Return only the lines of the listing below that run from the line with "68: (491, 143, 327.69)" through the line with "68: (452, 140, 355.74)", both ends included, exactly as written.
'''
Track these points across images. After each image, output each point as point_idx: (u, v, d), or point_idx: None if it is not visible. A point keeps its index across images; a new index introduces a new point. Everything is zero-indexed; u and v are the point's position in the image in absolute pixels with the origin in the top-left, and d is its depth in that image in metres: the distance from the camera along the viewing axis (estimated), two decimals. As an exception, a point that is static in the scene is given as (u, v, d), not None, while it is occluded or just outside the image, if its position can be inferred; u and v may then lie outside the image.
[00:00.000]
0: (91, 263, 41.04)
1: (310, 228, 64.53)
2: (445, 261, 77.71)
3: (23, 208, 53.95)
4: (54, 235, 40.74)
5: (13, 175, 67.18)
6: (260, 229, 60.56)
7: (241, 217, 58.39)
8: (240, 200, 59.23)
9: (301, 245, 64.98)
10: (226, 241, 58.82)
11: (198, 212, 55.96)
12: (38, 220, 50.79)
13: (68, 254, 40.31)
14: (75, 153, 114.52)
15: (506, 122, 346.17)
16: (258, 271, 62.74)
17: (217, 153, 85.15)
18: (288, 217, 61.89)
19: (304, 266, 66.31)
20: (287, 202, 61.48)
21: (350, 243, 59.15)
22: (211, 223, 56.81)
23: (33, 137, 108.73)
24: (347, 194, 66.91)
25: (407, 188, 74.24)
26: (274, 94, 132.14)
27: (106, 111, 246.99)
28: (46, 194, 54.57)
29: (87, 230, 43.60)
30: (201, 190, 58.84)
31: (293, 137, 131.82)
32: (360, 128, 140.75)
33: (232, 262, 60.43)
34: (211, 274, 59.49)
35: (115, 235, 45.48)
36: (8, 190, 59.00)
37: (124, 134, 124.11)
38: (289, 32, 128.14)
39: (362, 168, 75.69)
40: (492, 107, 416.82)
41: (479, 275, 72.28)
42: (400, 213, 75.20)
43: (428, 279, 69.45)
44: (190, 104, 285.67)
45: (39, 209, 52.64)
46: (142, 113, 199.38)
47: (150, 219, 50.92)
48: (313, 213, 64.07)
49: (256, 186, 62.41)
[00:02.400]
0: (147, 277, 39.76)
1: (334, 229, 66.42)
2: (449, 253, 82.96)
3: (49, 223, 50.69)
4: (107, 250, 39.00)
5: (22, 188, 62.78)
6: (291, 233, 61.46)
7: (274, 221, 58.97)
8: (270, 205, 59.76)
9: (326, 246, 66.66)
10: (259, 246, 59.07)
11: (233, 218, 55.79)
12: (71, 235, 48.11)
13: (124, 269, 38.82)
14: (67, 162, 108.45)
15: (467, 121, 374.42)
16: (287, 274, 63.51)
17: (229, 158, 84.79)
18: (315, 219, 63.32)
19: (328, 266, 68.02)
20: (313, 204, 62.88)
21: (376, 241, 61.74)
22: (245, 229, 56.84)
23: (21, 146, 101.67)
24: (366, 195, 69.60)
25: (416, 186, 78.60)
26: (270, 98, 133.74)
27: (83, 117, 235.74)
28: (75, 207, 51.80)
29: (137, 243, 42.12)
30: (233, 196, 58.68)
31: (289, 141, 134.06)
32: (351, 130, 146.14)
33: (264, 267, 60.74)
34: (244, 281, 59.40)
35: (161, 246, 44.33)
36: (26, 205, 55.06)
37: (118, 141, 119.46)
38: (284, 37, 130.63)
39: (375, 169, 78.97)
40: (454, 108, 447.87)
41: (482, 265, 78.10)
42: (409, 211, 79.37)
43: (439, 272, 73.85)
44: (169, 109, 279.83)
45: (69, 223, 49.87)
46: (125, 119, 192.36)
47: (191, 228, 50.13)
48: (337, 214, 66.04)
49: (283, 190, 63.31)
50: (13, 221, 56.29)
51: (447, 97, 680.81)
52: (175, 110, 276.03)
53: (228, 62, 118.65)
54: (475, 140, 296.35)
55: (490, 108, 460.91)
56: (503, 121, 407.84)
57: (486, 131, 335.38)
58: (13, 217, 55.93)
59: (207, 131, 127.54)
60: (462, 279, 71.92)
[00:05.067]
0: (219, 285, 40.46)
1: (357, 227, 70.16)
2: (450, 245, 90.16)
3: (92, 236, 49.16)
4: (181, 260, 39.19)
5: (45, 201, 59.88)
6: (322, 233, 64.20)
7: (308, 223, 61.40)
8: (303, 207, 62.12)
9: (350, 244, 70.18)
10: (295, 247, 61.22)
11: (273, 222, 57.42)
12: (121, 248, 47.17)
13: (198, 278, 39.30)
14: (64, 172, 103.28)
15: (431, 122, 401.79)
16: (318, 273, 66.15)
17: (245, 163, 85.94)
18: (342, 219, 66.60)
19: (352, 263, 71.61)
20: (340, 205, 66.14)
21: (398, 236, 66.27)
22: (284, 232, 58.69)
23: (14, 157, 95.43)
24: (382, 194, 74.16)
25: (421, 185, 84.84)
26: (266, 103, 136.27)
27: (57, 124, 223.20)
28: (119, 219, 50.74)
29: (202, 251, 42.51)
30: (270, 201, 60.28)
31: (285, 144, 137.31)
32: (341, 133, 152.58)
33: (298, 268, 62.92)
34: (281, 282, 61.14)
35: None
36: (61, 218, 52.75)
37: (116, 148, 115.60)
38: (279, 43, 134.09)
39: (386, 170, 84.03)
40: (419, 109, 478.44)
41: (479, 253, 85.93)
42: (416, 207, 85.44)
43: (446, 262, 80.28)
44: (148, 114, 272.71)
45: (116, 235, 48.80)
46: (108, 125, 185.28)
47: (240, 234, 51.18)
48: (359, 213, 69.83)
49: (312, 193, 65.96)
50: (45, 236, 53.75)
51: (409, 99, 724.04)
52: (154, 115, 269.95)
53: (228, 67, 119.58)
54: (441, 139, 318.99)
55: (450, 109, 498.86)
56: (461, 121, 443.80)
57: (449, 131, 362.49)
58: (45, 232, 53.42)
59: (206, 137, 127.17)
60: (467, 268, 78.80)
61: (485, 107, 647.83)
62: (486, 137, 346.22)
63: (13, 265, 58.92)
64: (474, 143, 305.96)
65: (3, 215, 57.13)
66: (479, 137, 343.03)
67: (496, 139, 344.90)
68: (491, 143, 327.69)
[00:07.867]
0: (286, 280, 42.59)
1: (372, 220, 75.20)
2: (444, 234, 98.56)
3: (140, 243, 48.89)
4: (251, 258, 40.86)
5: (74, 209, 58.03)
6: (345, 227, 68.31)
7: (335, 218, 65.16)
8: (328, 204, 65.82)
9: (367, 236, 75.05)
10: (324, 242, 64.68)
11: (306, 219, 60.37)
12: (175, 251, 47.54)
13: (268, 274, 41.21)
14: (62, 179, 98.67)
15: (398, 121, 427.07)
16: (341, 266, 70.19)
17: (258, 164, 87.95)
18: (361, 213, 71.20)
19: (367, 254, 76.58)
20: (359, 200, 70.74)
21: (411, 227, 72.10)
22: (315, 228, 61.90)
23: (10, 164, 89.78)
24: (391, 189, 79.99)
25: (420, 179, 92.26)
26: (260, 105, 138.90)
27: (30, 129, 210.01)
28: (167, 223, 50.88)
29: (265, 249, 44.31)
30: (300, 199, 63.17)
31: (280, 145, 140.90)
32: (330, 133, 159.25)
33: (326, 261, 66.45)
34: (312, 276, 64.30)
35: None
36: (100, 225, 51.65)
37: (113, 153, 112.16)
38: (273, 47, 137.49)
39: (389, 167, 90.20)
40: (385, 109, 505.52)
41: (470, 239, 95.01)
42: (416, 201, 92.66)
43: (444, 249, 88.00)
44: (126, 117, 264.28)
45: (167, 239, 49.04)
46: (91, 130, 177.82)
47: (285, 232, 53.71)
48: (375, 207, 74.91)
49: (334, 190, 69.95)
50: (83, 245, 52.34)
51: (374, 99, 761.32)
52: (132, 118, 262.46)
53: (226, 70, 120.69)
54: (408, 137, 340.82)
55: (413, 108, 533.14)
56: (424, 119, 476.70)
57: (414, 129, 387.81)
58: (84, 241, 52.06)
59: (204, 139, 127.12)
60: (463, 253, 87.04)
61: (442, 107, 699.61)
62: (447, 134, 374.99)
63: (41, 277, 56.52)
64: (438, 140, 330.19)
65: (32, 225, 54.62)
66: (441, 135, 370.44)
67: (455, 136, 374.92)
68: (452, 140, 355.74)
'''
'''
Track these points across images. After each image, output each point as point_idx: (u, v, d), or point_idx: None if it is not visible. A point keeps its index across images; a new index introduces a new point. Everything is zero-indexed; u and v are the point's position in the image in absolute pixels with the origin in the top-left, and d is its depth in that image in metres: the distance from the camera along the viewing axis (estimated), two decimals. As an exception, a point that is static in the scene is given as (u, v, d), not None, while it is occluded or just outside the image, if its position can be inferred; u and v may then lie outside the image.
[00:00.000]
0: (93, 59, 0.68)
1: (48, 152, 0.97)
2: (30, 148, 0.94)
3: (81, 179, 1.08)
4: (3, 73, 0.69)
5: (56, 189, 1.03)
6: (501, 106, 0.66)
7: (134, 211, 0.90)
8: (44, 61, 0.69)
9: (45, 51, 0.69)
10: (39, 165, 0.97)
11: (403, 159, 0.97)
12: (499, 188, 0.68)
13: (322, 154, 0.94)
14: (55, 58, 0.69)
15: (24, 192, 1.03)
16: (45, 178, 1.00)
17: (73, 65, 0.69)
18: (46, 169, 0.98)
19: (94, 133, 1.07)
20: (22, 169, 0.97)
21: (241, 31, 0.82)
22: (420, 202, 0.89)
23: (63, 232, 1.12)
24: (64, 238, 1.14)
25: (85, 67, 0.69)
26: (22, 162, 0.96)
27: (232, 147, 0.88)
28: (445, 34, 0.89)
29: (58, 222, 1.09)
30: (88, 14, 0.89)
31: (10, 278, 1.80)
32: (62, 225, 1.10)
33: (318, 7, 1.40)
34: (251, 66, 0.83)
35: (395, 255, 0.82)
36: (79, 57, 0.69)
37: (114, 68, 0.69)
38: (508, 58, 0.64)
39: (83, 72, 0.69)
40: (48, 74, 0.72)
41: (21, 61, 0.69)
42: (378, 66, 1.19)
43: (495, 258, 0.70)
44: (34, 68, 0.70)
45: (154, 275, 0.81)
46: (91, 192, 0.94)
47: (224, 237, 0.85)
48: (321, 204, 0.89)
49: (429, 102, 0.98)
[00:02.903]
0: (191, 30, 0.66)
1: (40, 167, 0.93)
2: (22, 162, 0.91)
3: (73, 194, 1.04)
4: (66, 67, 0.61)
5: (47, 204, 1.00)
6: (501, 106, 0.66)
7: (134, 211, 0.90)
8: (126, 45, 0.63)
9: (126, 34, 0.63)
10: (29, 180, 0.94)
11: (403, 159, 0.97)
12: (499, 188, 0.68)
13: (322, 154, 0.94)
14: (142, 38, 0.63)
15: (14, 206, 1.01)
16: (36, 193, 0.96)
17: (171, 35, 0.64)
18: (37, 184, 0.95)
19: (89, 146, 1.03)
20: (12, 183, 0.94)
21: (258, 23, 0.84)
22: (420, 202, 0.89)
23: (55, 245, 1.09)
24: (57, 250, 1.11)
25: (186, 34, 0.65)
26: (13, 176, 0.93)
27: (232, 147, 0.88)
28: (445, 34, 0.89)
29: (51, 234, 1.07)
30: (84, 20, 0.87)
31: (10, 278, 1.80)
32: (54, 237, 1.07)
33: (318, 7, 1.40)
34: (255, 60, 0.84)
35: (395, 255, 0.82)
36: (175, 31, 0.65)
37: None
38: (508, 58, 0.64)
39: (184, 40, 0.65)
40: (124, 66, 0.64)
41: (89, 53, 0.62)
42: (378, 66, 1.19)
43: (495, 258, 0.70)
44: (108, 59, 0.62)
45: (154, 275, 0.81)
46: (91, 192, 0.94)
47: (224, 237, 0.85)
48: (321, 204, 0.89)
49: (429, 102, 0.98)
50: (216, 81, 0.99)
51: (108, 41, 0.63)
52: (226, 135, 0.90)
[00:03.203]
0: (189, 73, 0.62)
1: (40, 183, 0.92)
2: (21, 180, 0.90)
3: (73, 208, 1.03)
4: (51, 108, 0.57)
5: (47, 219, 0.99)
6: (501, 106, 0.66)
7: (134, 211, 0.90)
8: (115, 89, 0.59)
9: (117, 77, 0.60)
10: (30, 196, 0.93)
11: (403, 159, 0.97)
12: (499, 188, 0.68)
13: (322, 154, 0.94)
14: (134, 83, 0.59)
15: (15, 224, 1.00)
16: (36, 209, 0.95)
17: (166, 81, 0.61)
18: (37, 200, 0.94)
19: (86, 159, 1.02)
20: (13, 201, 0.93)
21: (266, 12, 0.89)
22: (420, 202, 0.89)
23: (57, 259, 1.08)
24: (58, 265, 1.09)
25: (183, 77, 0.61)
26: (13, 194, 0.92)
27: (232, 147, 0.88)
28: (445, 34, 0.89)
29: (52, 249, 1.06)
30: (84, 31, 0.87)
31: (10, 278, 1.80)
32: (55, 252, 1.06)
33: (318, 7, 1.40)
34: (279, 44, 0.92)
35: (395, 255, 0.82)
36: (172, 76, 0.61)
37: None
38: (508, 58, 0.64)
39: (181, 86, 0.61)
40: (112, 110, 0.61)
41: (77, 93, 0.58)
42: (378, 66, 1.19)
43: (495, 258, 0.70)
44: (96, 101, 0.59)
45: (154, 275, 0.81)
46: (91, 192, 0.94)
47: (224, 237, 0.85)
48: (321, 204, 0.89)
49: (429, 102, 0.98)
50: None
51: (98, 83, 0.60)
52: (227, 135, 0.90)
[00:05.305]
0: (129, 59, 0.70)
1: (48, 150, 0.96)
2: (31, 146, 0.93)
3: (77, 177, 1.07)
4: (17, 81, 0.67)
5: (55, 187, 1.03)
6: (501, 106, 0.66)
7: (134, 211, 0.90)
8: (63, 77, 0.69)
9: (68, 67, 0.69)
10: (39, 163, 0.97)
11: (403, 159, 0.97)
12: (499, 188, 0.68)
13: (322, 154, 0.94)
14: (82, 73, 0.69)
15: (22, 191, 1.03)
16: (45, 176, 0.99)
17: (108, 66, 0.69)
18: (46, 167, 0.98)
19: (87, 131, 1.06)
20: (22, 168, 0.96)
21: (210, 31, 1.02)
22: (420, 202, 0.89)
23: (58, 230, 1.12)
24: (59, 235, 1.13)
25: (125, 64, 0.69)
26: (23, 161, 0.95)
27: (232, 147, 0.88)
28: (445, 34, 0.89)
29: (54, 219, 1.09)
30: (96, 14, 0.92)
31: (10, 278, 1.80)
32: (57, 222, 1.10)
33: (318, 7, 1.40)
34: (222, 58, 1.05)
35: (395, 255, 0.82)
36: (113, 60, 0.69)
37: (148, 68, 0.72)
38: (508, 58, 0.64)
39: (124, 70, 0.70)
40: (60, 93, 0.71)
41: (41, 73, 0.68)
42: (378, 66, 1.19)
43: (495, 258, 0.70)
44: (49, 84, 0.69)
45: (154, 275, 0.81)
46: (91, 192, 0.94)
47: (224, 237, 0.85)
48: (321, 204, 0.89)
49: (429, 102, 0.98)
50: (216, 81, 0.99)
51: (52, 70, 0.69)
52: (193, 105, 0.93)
'''
▶ **Task solution**:
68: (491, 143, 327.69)
[00:07.867]
0: (286, 280, 42.59)
1: (372, 220, 75.20)
2: (444, 234, 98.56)
3: (140, 243, 48.89)
4: (251, 258, 40.86)
5: (74, 209, 58.03)
6: (345, 227, 68.31)
7: (335, 218, 65.16)
8: (328, 204, 65.82)
9: (367, 236, 75.05)
10: (324, 242, 64.68)
11: (306, 219, 60.37)
12: (175, 251, 47.54)
13: (268, 274, 41.21)
14: (62, 179, 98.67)
15: (398, 121, 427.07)
16: (341, 266, 70.19)
17: (258, 164, 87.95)
18: (361, 213, 71.20)
19: (367, 254, 76.58)
20: (359, 200, 70.74)
21: (411, 227, 72.10)
22: (315, 228, 61.90)
23: (10, 164, 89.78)
24: (391, 189, 79.99)
25: (420, 179, 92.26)
26: (260, 105, 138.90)
27: (30, 129, 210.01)
28: (167, 223, 50.88)
29: (265, 249, 44.31)
30: (300, 199, 63.17)
31: (280, 145, 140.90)
32: (330, 133, 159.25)
33: (326, 261, 66.45)
34: (312, 276, 64.30)
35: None
36: (100, 225, 51.65)
37: (113, 153, 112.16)
38: (273, 47, 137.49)
39: (389, 167, 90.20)
40: (385, 109, 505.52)
41: (470, 239, 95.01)
42: (416, 201, 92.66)
43: (444, 249, 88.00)
44: (126, 117, 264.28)
45: (167, 239, 49.04)
46: (91, 130, 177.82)
47: (285, 232, 53.71)
48: (375, 207, 74.91)
49: (334, 190, 69.95)
50: (83, 245, 52.34)
51: (374, 99, 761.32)
52: (132, 118, 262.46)
53: (226, 70, 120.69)
54: (408, 137, 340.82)
55: (413, 108, 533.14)
56: (424, 119, 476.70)
57: (414, 129, 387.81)
58: (84, 241, 52.06)
59: (204, 139, 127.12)
60: (463, 253, 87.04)
61: (442, 107, 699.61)
62: (447, 134, 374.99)
63: (41, 277, 56.52)
64: (438, 140, 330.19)
65: (32, 225, 54.62)
66: (441, 135, 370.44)
67: (455, 136, 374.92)
68: (452, 140, 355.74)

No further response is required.